In 1964, Hallam Ashley undertook a photographic study of the medieval wooden figures of the renowned ‘angel roof’ commissioned by St. Mary's Church in Bury St. Edmunds, Suffolk to mark the marriage of Henry VI and Margaret of Anjou. He took over 500 shots and, as well as being in the Historic England archive, some of these images are held in the Conway Library, whose archive of primarily architectural photographs is in the process of being digitised as part of the wider Courtauld Connects project.

== Personal life ==
Ashley's first wife May died in childbirth shortly before the end of the war leaving 2 daughters, Kathleen (Kay) and Patricia, who both now live in Northern Ireland. In 1952, he married fellow photographer, Dorothy Baines.

Hallam Ashley died in Norwich on 24 October 1987.
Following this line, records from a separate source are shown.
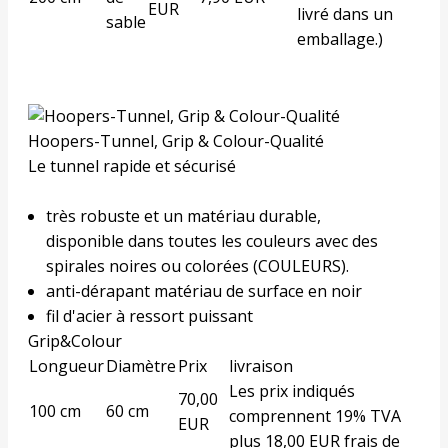
EUR
livré dans un
sable
emballage.)
Hoopers-Tunnel, Grip & Colour-Qualité
Le tunnel rapide et sécurisé
très robuste et un matériau durable,
disponible dans toutes les couleurs avec des
spirales noires ou colorées (
COULEURS
).
anti-dérapant matériau de surface en noir
fil d'acier à ressort puissant
Grip&Colour
Longueur
Diamètre
Prix
livraison
Les prix indiqués
70,00
100 cm
60 cm
comprennent 19% TVA
EUR
plus 18,00 EUR frais de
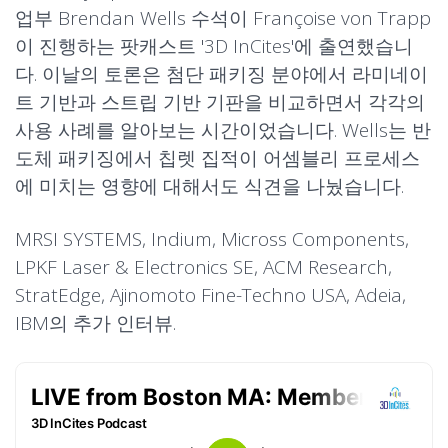
업부 Brendan Wells 수석이 Françoise von Trapp
이 진행하는 팟캐스트 '3D InCites'에 출연했습니
다. 이날의 토론은 첨단 패키징 분야에서 라미네이
트 기반과 스트립 기반 기판을 비교하면서 각각의
사용 사례를 알아보는 시간이었습니다. Wells는 반
도체 패키징에서 칩렛 집적이 어셈블리 프로세스
에 미치는 영향에 대해서도 식견을 나눴습니다.
MRSI SYSTEMS, Indium, Micross Components,
LPKF Laser & Electronics SE, ACM Research,
StratEdge, Ajinomoto Fine-Techno USA, Adeia,
IBM의 추가 인터뷰.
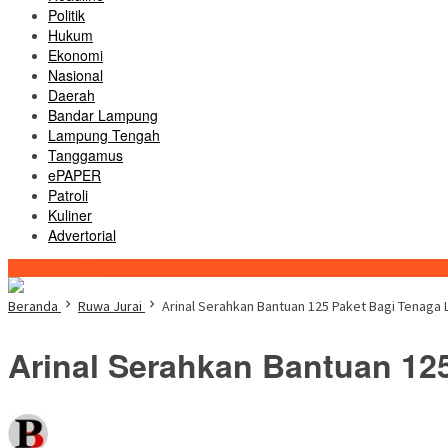
Politik
Hukum
Ekonomi
Nasional
Daerah
Bandar Lampung
Lampung Tengah
Tanggamus
ePAPER
Patroli
Kuliner
Advertorial
Konten Spesial
Beranda
Ruwa Jurai
Arinal Serahkan Bantuan 125 Paket Bagi Tenaga
Arinal Serahkan Bantuan 12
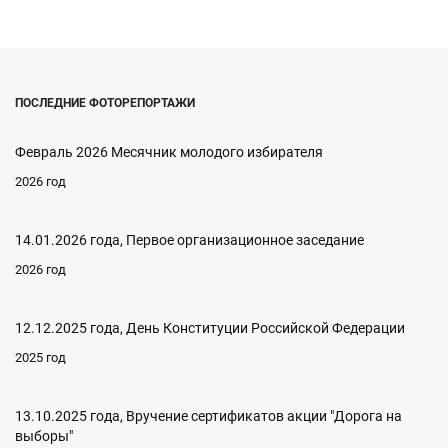
ПОСЛЕДНИЕ ФОТОРЕПОРТАЖИ
Февраль 2026 Месячник молодого избирателя
2026 год
14.01.2026 года, Первое организационное заседание
2026 год
12.12.2025 года, День Конституции Российской Федерации
2025 год
13.10.2025 года, Вручение сертификатов акции "Дорога на
выборы"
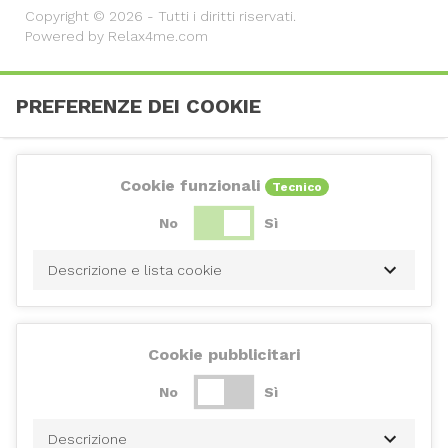
Copyright © 2026 - Tutti i diritti riservati.
Powered by Relax4me.com
PREFERENZE DEI COOKIE
Cookie funzionali
Tecnico
No
Sì
Descrizione e lista cookie
Cookie pubblicitari
No
Sì
Descrizione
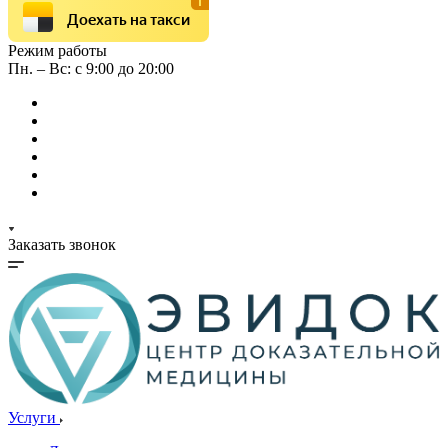
Доехать на такси
Режим работы
Пн. – Вс: с 9:00 до 20:00
Заказать звонок
Услуги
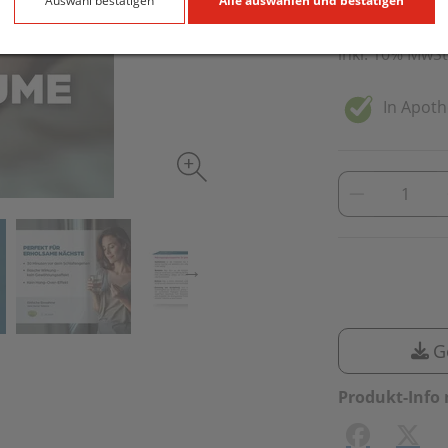
30 Stk. / Einhei
Auswahl bestätigen
Alle auswählen und bestätigen
inkl. 10% MwSt
In Apoth
G
Produkt-Info 
Facebook
X (#[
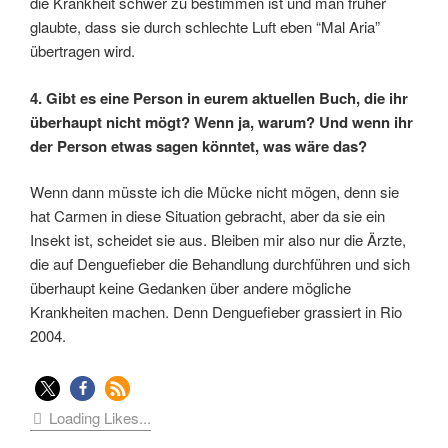
die Krankheit schwer zu bestimmen ist und man früher
glaubte, dass sie durch schlechte Luft eben “Mal Aria”
übertragen wird.
4. Gibt es eine Person in eurem aktuellen Buch, die ihr
überhaupt nicht mögt? Wenn ja, warum? Und wenn ihr
der Person etwas sagen könntet, was wäre das?
Wenn dann müsste ich die Mücke nicht mögen, denn sie
hat Carmen in diese Situation gebracht, aber da sie ein
Insekt ist, scheidet sie aus. Bleiben mir also nur die Ärzte,
die auf Denguefieber die Behandlung durchführen und sich
überhaupt keine Gedanken über andere mögliche
Krankheiten machen. Denn Denguefieber grassiert in Rio
2004.
Loading Likes...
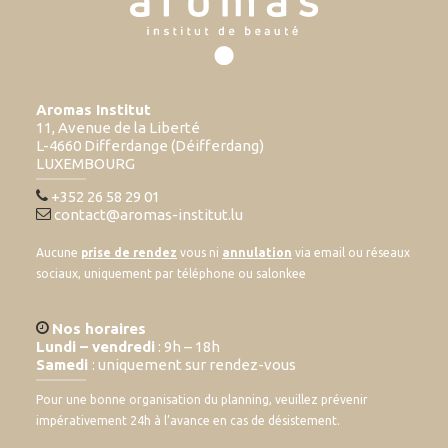
Aromas Institut
11, Avenue de la Liberté
L-4660 Differdange (Déifferdang)
LUXEMBOURG
+352 26 58 29 01
contact@aromas-institut.lu
Aucune
prise de rendez
vous ni
annulation
via email ou réseaux
sociaux, uniquement par téléphone ou salonkee
Nos horaires
Lundi – vendredi
: 9h – 18h
Samedi
: uniquement sur rendez-vous
Pour une bonne organisation du planning, veuillez prévenir
impérativement 24h à l’avance en cas de désistement.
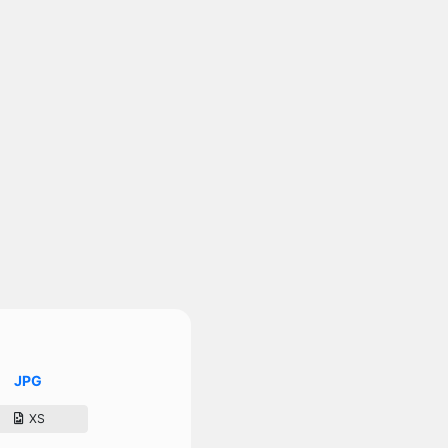
JPG
XS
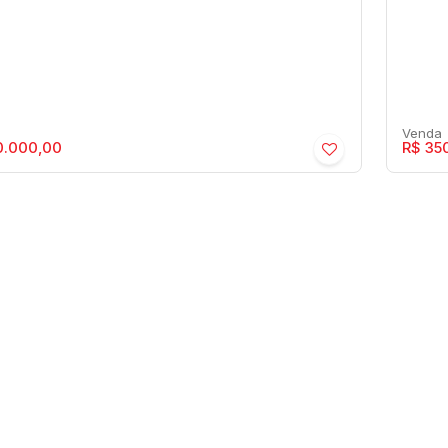
0.000,00
R$
350
haela - Senador Salgado Filho -
Mich
idencial › Apartamento
Res
or Salgado Filho
,
Marília
,
São Paulo
,
Brasil
Senad
3
3
130m²
2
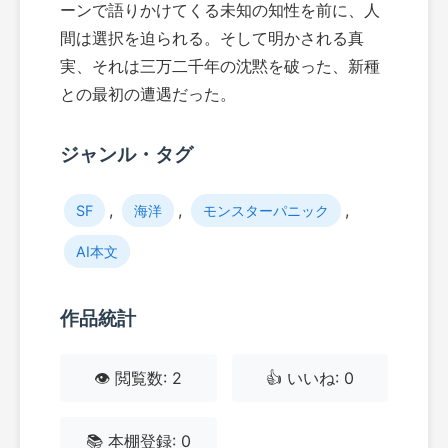
ーンで語りかけてくる未知の知性を前に、人
間は選択を迫られる。そして明かされる真
実、それは三万二千年の沈黙を破った、新種
との最初の遭遇だった。
ジャンル・タグ
,
,
,
SF
海洋
モンスターパニック
AI本文
作品統計
👁️ 閲覧数: 2
👍 いいね: 0
📚 本棚登録: 0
== Selected publications either by or including photographs by Hallam Ashley ==

- Beauty of Norfolk, Hallam Ashley, Norwich : Jarrold & Sons Ltd, 1952 (part of the Magna-Crome series)
- ‘The Camera in Ireland’ by Hallam Ashley in The British Journal Photographic Almanac and Photographer's Daily Companion, 1947
- Medieval England: A Social History and Archaeology from the Conquest to 1600 AD, Colin Platt, Routledge, 2003
- Martello Towers, Sheila Sutcliffe, Fairleigh Dickinson University Press, 1973
- Gothic England, Sacheverell Sitwell, Weidenfeld & Nicolson, 1969
- The Buildings of England: Northeast Norfolk and Norwich, Nikolaus Pevsner, Penguin Books, 1962
- The Buildings of England: Northwest and South Norfolk, Nikolaus Pevsner, Penguin Books, 1962
- The Cathedrals of England, Volume 10, Harry Batsford, Charles Fry, Bryan Little, Batsford, 1960.